Hommage national à Charles Aznavour ! Certes mais de quelle nature ?
Maintenant que sont éteints les flonflons des hommages tout à fait mérités des gens de culture et du bon peuple à Charles Aznavour, on peut s’interroger sur le cheminement mental qui lui vaut une onction nationale avec passage obligé aux Invalides.
Comme pour Johnny Hallyday d’ailleurs mais dans une moindre mesure car l’hommage rendu à Johnny fut essentiellement populaire avec la seule présence du chef de l’état sur les marches de l’église de la Madeleine.
Aznavour était ce que, par euphémisme, on appelle un exilé fiscal : ce n’est pas un acte de délinquance car chacun est libre d’installer son domicile sous les cieux qui lui chantent mais ce n’est pas un acte de civisme non plus.
C’est donc quelqu’un qui a choisi de ne pas payer ses impôts en France, donc de ne pas contribuer à la mesures de ses plantureux moyens à la solidarité nationale ?
C’est donc aux funérailles de ce type de personnage que la patrie reconnaissante donne un caractère officiel.
Je ne vais pas faire le procès des choix de vie de Monsieur Aznavour qui mérite bien qu’on lui donne du Monsieur pour son apport à la culture française et surtout pour la symbolique qu’il représente : un enfant d’immigré qui s’est hissé au rang de gloire nationale.
Peut-être le système fiscal français est-il trop gourmand ?
Mais, en l’occurrence à ce que je sache, le civisme est tout de même une valeur sur laquelle se fonde la république, qui la fait vivre et on demande à chacun d’être exemplaire surtout ceux qui ont largement les moyens de l’être.
Les prélèvements fiscaux sont de tel ordre que ne pouvait, semble-t-il, le supporter Aznavour ou ceux qui étaient en charge de ses intérêts à l’instar d’autres grands patriotes qui préfèrent les cieux plus cléments des paradis fiscaux mais bénéficient nonobstant de la considération la plus distinguée de ceux qui se bornent à prêcher la morale et le civisme devant des auditoires populaires.
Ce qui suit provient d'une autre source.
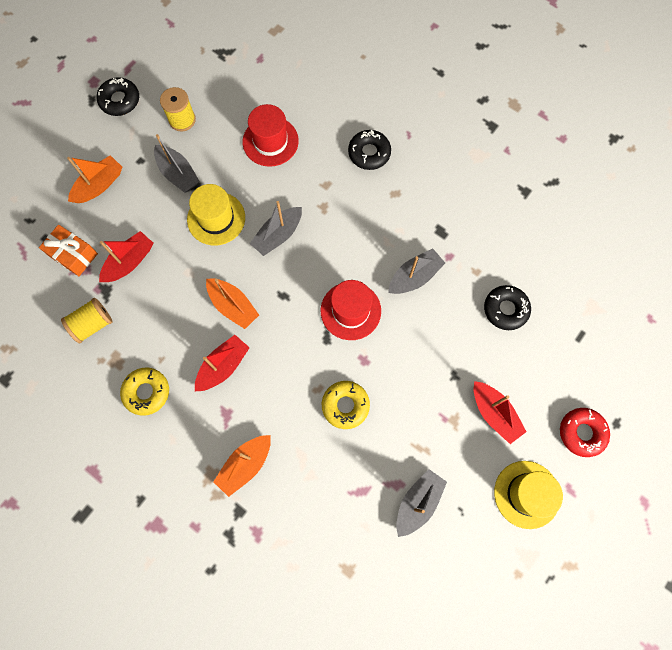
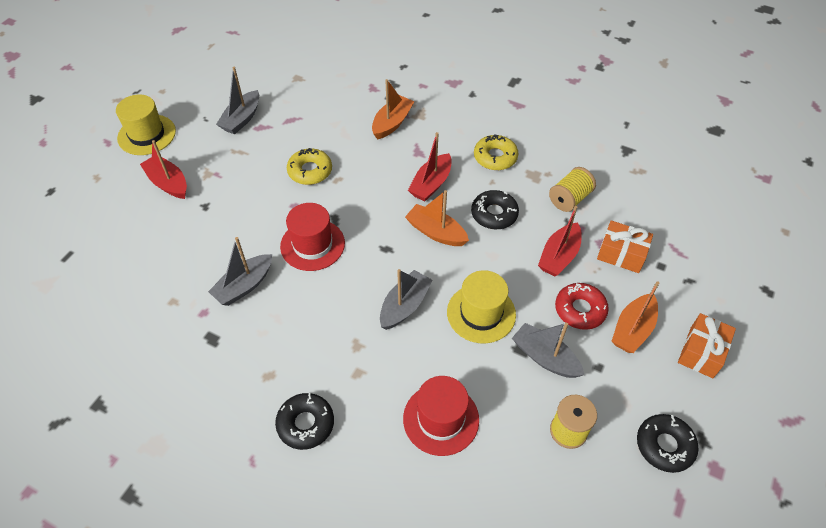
camera: 170 degrees right, 20 degrees down
(56, 159) = (701, 352): none -> orange gift
(505, 309) = (144, 269): black donut -> black donut (494, 214)
(582, 432) = (86, 180): red donut -> red donut (580, 310)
Il est vrai que la France a connu un Ministre des Finances – donc en principe quelqu’un chargé de la traque des « inciviques » ( notion fort relative comme on voit) qui, après avoir démenti, les yeux dans les yeux, les malversations dont il était accusé, avait été confondu par la triste réalité des faits que rapportaient les informations du Canard en l’occurrence déchaîné mais de grande utilité publique.
Alors oui ! Avec la disparition du grand chanteur poète la perte est immense qui voit un immigré honoré par ses nouveaux concitoyens dans leurs éloges unanimes.
D’ailleurs même ceux qui sont le plus opposés à la place des immigrés dans la société se sont crus obligés de se joindre, toute honte bue, à l’hommage national.
Ce n’est donc pas le tribut mérité, celui de la profession et du public, qui me heurte mais la mise en scène où les Institutions de la république sont mises à contribution pour rendre aux Invalides un hommage à un exilé fiscal.
Il y a comme une espèce de dithyrambe qui heurte le bon sens du moins tel que je le conçois.
Mais sans doute suis-je un peu trop de la vieille école ?
L’absence de discrétion aurait été beaucoup plus en phase avec le respect des lois qui est exigé à juste titre de tous les citoyens appelés à contribuer en fonction de leurs moyens à la marche de la nation.
On manque, me semble-t-il, de mesure quand on fustige les assistés chargés de tous les malheurs de la nation et que l’on ne dédaigne pas les honneurs officiels pour ceux qui planquent leur fortune.
Encore une fois je me répète, passées les images poignantes de la cérémonie, on peut tout de même opiner que la république a été une nouvelle fois abaissée - par la macronie cette fois-ci - dans la mise en scène de ce cinéma.
Sans doute pour faire oublier les fâcheuses mésaventures qui ont, ces derniers temps, affecté sa représentation dans ce que j’appellerais volontiers l’imagerie populaire.
Cette dernière initiative de Macron me semble un indicateur – beaucoup plus parlant que les sondages erratiques – de la déliquescence de la France qui ne date pas d’aujourd’hui ni même d’hier mais peut-être bien d’avant-hier. En tout cas de longue date.